MEMPHIS — The two-inch scar on his left thumb knuckle serves as a reminder of how harsh this game can be.
It’s a symbol that marks the latest bump in the road Kyle Weaver.
First there was the trade for Thabo Sefolosha at the February trade deadline, a move that added another wing player to the roster and effectively sliced into the shooting guard’s playing time. Then the Thunder drafted over the second-round pick out of Washington State when it selected James Harden with the No. 3 overall selection in June. That move could knock Weaver to mop-up duty this season.
The last thing Weaver needed was to come into training camp with a torn thumb tendon, an injury he sustained in the Orlando Pro Summer League and needed surgery to repair.
But that’s the predicament Weaver finds himself in as the Thunder opens its preseason schedule tonight in Memphis. Against the Grizzlies, though, Weaver might finally catch a much-needed break. Sefolosha sustained a mild concussion in Monday’s practice and did not travel with the team. That leaves an open spot at the starting shooting guard position that Weaver is itching to fill. It’s an opportunity for playing time that Weaver must take advantage of and show Thunder coach Scott Brooks he’s worthy of minutes. Fail to do so and Sefolosha and Harden are waiting in the wings to turn a three-man battle for minutes into a headache-free, two-man rotation.
It’s a challenge Weaver has accepted.
“Every day we’re out here, whether we’re doing a drill or scrimmage, when we get in between those lines it’s a fight,” Weaver said. “Not only am I trying to get better myself, but I’m trying to show that I belong out there. I’m still trying to prove that. Every time I step out here it’s a fight. I’m trying to get better, and I want to do what I can when I’m on the floor to make my teammates better as well. So it’s definitely a fight every time I’m out there.”
Weaver’s value is in his versatility. He’s a playmaker in a shooting guard’s body, capable of playing and defending both guard positions. He spent the off-season improving his shooting stroke, working on a quicker release, better range and deadlier accuracy. He also worked on his ball-handling and decision-making skills so that in emergency situations he can provide relief at point guard or give Brooks more options with his flexible lineup.

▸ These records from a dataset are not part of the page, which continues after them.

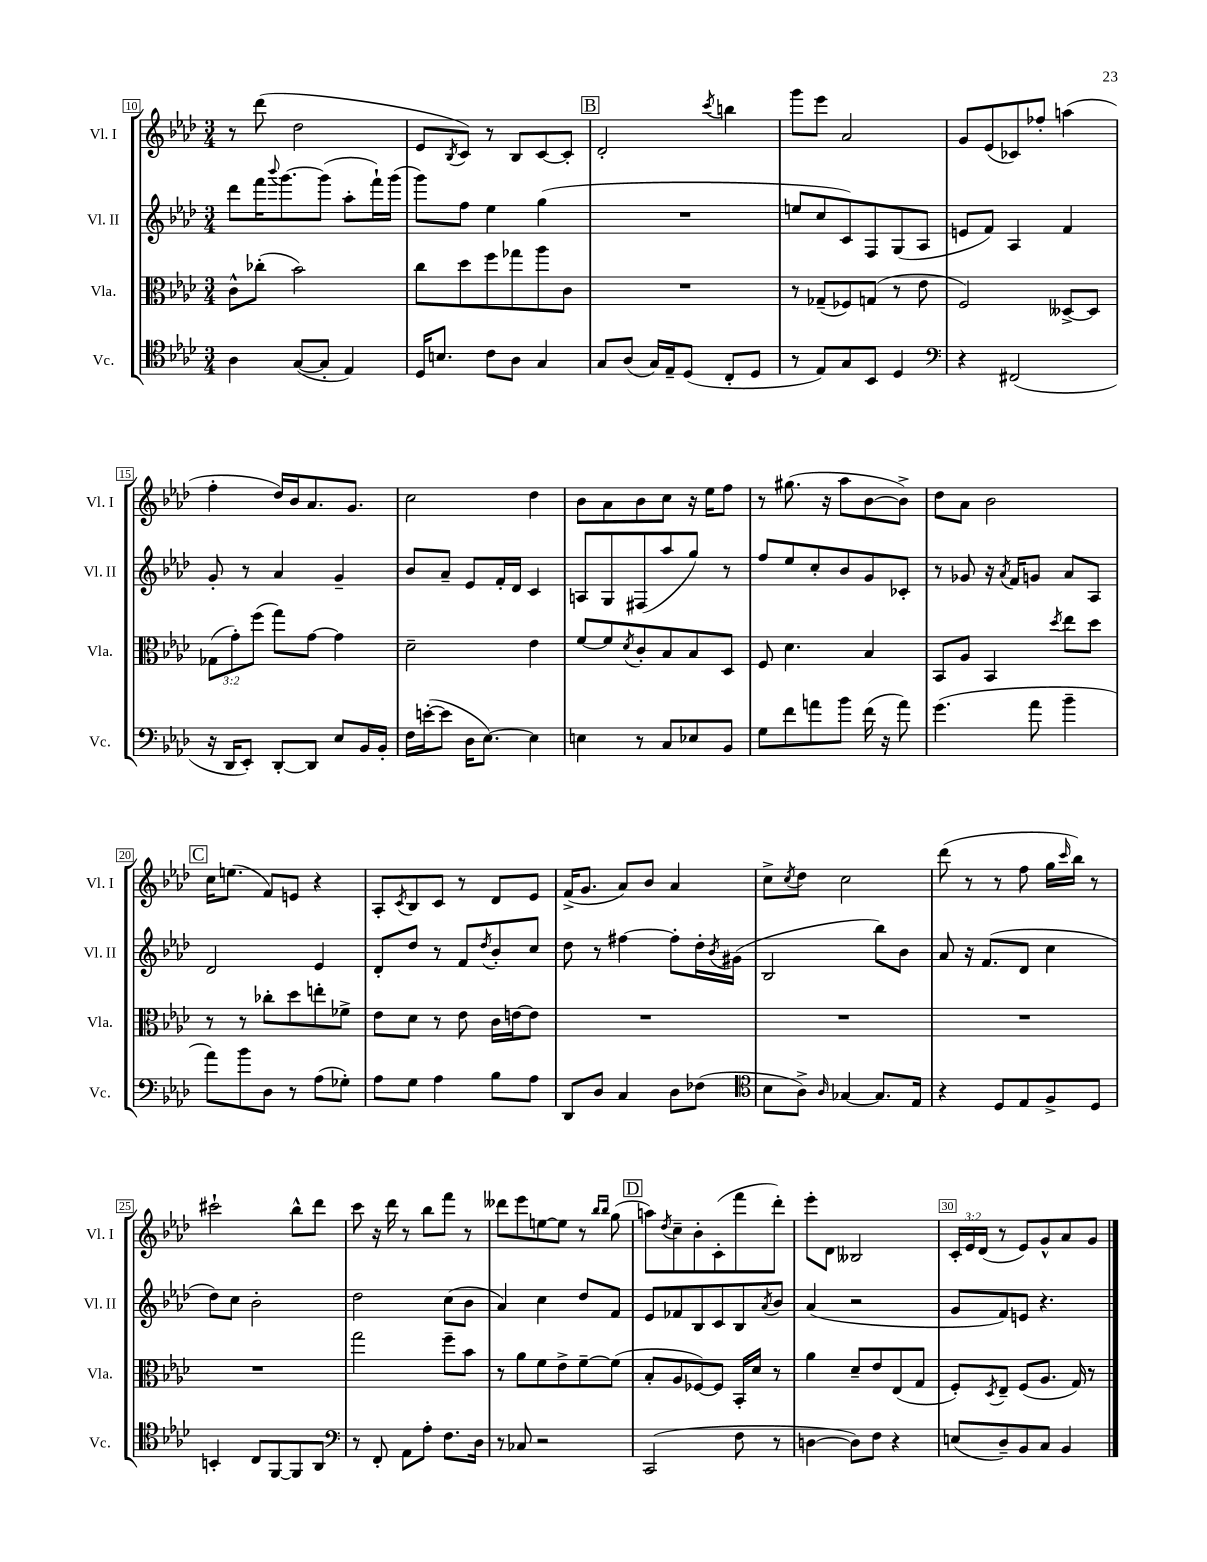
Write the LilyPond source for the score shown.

<<
\new StaffGroup <<
\new Staff = "s0" \with { instrumentName = "Vl. I" shortInstrumentName = "Vl. I" } {
    \clef treble \key aes \major \numericTimeSignature \time 3/4 \override Staff.TupletNumber.text = #tuplet-number::calc-fraction-text
    r8 des'''8( des''2 |
    ees'8 \acciaccatura { bes8 } c'8) r8 bes8 c'8~ c'8-. |
    \mark \markup { \box "B" } des'2-. \acciaccatura { c'''8 } b''4 |
    g'''8 ees'''8 aes'2 |
    g'8 ees'8( ces'8) fes''8-. a''4( |
    f''4-. des''16) bes'16 aes'8. g'8. |
    c''2 des''4 |
    bes'8 aes'8 bes'8 c''8 r16 ees''16 f''8 |
    r8 gis''8.( r16 aes''8 bes'8~ bes'8->) |
    des''8 aes'8 bes'2 |
    \mark \markup { \box "C" } c''16 e''8.( f'8) e'8 r4 |
    aes8-. \acciaccatura { c'8 } bes8 c'8 r8 des'8 ees'8 |
    f'16->( g'8. aes'8) bes'8 aes'4 |
    c''8-> \acciaccatura { c''8 } des''8 c''2 |
    des'''8( r8 r8 f''8 g''16 \grace { c'''16 } bes''16) r8 |
    cis'''2-! bes''8-^ des'''8 |
    c'''8 r16 des'''16 r8 bes''8 f'''8 r8 |
    deses'''8 ees'''8 e''8~ e''8 r8 \grace { bes''16 bes''16 } g''8( |
    \mark \markup { \box "D" } a''8) \acciaccatura { des''8 } c''8-- bes'8-. c'8-.( f'''8 des'''8-.) |
    ees'''8-. des'8 beses2 |
    \tuplet 3/2 { c'16-. ees'16 des'16( } r8 ees'8) g'8-^ aes'8 g'8 \bar "|." |
}
\new Staff = "s1" \with { instrumentName = "Vl. II" shortInstrumentName = "Vl. II" } {
    \clef treble \key aes \major \numericTimeSignature \time 3/4
    des'''8 f'''16 \appoggiatura { bes'''8 } g'''8.~ g'''8( aes''8-. f'''16-!) g'''16( |
    g'''8) f''8 ees''4 g''4( |
    \mark \markup { \box "B" } R2. |
    e''8 c''8 c'8) f8 g8( aes8 |
    e'8 f'8) aes4 f'4 |
    g'8-. r8 aes'4 g'4-- |
    bes'8 aes'8-- ees'8 f'16-. des'16 c'4 |
    a8 g8 fis8( aes''8 g''8) r8 |
    f''8 ees''8 c''8-. bes'8 g'8 ces'8-. |
    r8 ges'8 r16 \acciaccatura { aes'8 } f'16 g'8 aes'8 aes8 |
    \mark \markup { \box "C" } des'2 ees'4 |
    des'8-. des''8 r8 f'8 \acciaccatura { des''8 } bes'8-. c''8 |
    des''8 r8 fis''4~ fis''8-. des''16-. \acciaccatura { bes'8 } gis'16( |
    bes2 bes''8) bes'8 |
    aes'8 r16 f'8.( des'8 c''4 |
    des''8) c''8 bes'2-. |
    des''2 c''8( bes'8 |
    aes'4) c''4 des''8 f'8 |
    \mark \markup { \box "D" } ees'8 fes'8 bes8 c'8 bes8 \acciaccatura { aes'8 } bes'8 |
    aes'4( r2 |
    g'8 f'8) e'8 r4. \bar "|." |
}
\new Staff = "s2" \with { instrumentName = "Vla." shortInstrumentName = "Vla." } {
    \clef alto \key aes \major \numericTimeSignature \time 3/4 \override Staff.TupletNumber.text = #tuplet-number::calc-fraction-text
    c'8-^ ces''8-.( bes'2) |
    c''8 des''8 f''8 ges''8 aes''8 c'8 |
    \mark \markup { \box "B" } R2. |
    r8 ges8--( fes8) g8( r8 ees'8 |
    f2) deses8~-> deses8 |
    \tuplet 3/2 { ges8( g'8-.) f''8( } g''8) g'8~ g'4 |
    des'2-- ees'4 |
    f'8~ f'8 \acciaccatura { des'8 } c'8-. bes8 bes8 des8 |
    f8 des'4. bes4 |
    bes,8 aes8 bes,4 \acciaccatura { des''8 } ees''8 des''8 |
    \mark \markup { \box "C" } r8 r8 ces''8-. des''8 e''8-. fes'8-> |
    ees'8 des'8 r8 ees'8 c'16 e'16~ e'8 |
    R2. |
    R2. |
    R2. |
    R2. |
    g''2 f''8-- bes'8 |
    r8 aes'8 f'8 ees'8-> f'8~-- f'8( |
    \mark \markup { \box "D" } bes8-. aes8 fes8~) fes8 bes,16-. des'16 r8 |
    aes'4 des'8-- ees'8 ees8( g8 |
    f8-.) \acciaccatura { des8 } ees8-- f8( aes8. g16) r8 \bar "|." |
}
\new Staff = "s3" \with { instrumentName = "Vc." shortInstrumentName = "Vc." } {
    \clef tenor \key aes \major \numericTimeSignature \time 3/4
    aes4 g8~( g8-. ees4) |
    des16 b8. c'8 aes8 g4 |
    \mark \markup { \box "B" } g8 aes8( g16) ees16-- des8( c8-. des8 |
    r8 ees8) g8 bes,8 des4 |
    \clef bass r4 fis,2( |
    r16 des,16 ees,8-.) des,8~-. des,8 ees8 bes,16 bes,16-. |
    f16 e'16~-.( e'8 des16 ees8.~) ees4 |
    e4 r8 c8 ees8 bes,8 |
    g8 f'8 a'8 bes'8 f'16( r16 a'8) |
    g'4.( aes'8 bes'4-- |
    \mark \markup { \box "C" } aes'8) bes'8 des8 r8 aes8( ges8-.) |
    aes8 g8 aes4 bes8 aes8 |
    des,8 des8 c4 des8 fes8( |
    \clef tenor bes8 aes8->) \grace { aes16 } ges4~ ges8. ees16 |
    r4 des8 ees8 f8-> des8 |
    b,4-. c8 f,8~ f,8 aes,8 |
    \clef bass r8 f,8-. aes,8 aes8-. f8. des16 |
    r8 ces8 r2 |
    \mark \markup { \box "D" } c,2( f8 r8 |
    d4~ d8) f8 r4 |
    e8( des8--) bes,8 c8 bes,4 \bar "|." |
}
>>
>>
\layout { \context { \Score currentBarNumber = #10 \override BarNumber.break-visibility = ##(#f #t #t) barNumberVisibility = #(every-nth-bar-number-visible 5) \override BarNumber.stencil = #(make-stencil-boxer 0.1 0.3 ly:text-interface::print) } }
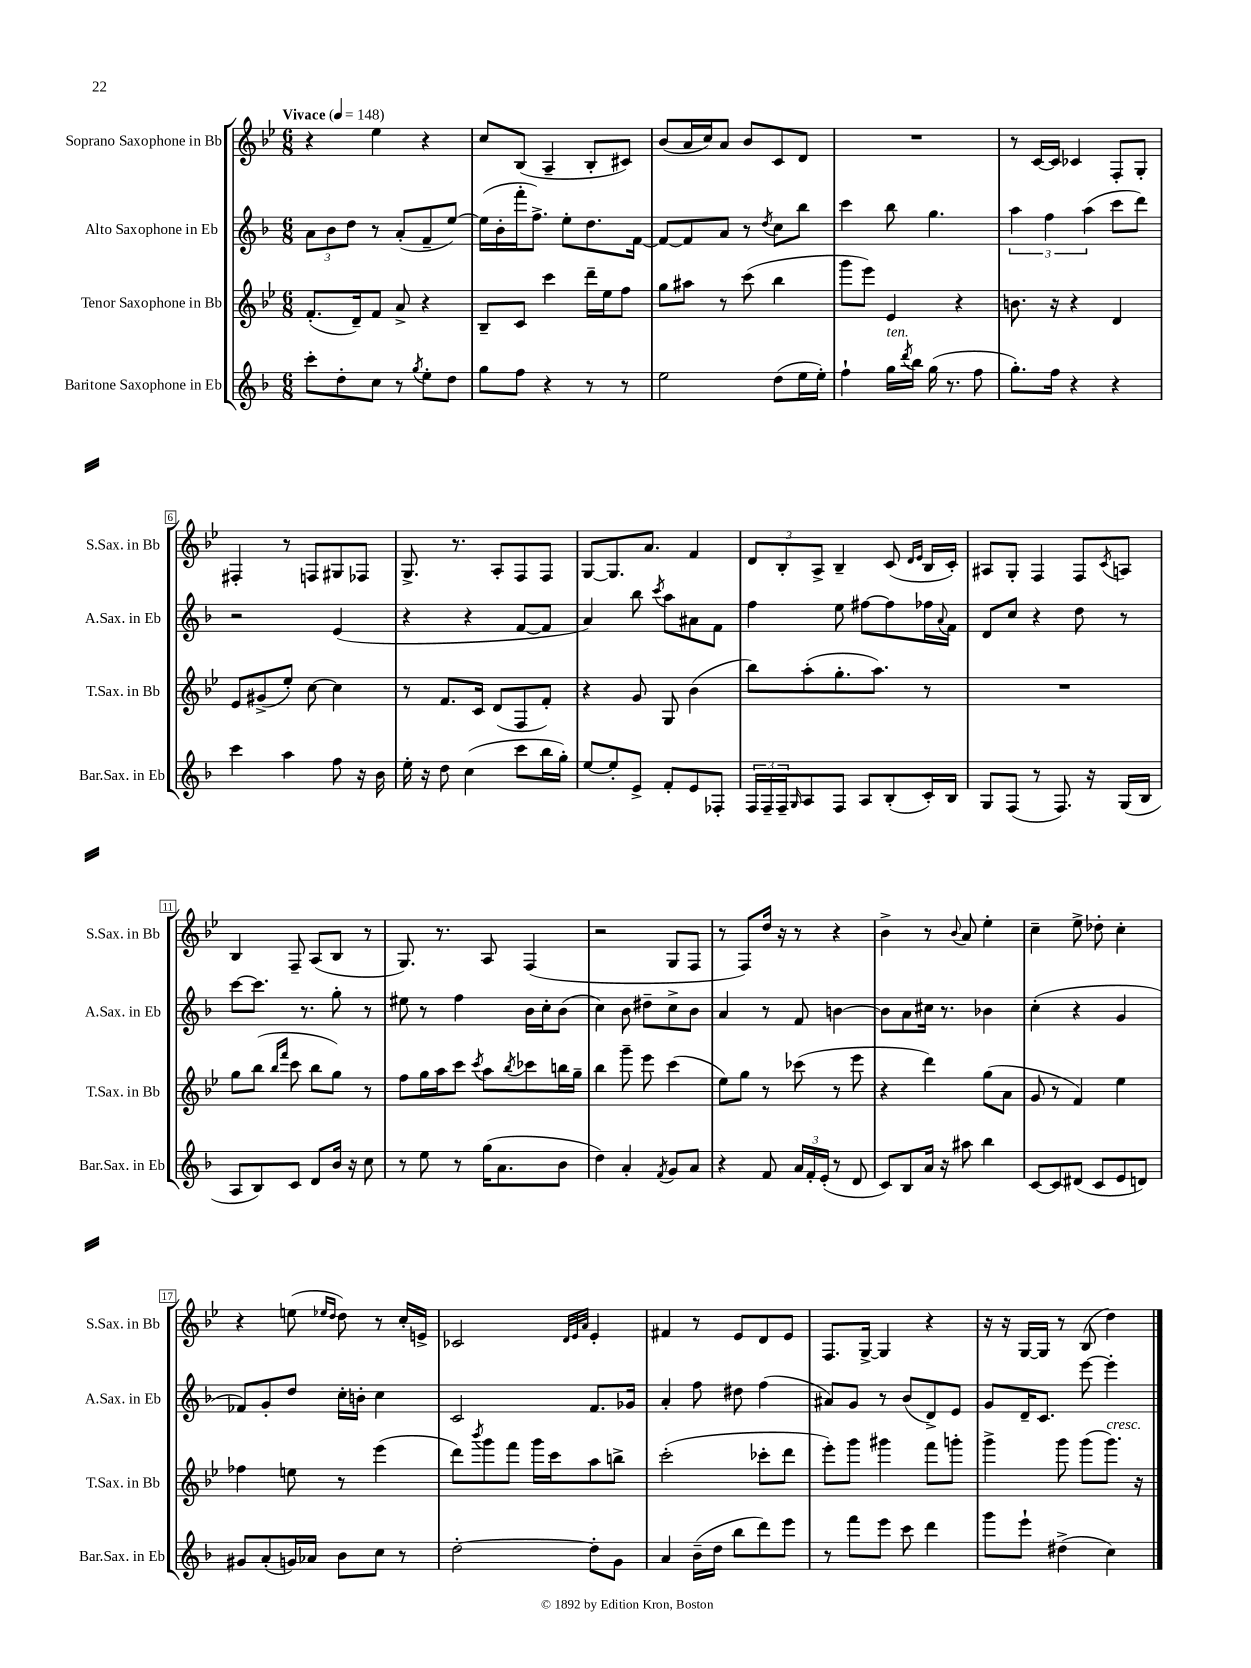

“Individually I feel a lot better on the floor,” Weaver said. “I’m feeling more comfortable. I’m feeling confident. I’m talking a lot more. Just the small things I want to just keep up and get better at during the season.”
The thumb injury set Weaver back in his goals. Just days before training camp Weaver shed all protection he wore on the finger. But ask him to bend the thumb and he still struggles with range of motion.
“I’m still doing my rehab hoping to try to get some more movement back in it in the next couple of months,” Weaver said. ” I can bend it, but it’s just still so stiff.”
Weaver averaged 5.3 points, 2.3 rebounds and 1.8 assists in 56 games last season. It was considered a successful rookie season since he made the most of his 19 starts and 20.8-minute average on the year. But despite the odds, Weaver is doing everything he can to carve out a role for himself and build on last year’s performance this season. He played in both summer leagues in Orlando and Las Vegas. He then spent most of his summer working out in Oklahoma City with assistant coaches and a few teammates.
He knows his hard work didn’t go unnoticed, but he’s hoping it pays off in 2009-10.
“Everybody saw it,” Weaver said of his diligence. “The coaches saw it. The managers were here helping me out, too. And I think they appreciated seeing me out here working during camp as well. The main thing now is just to make it a snowball effect and carry it over now.”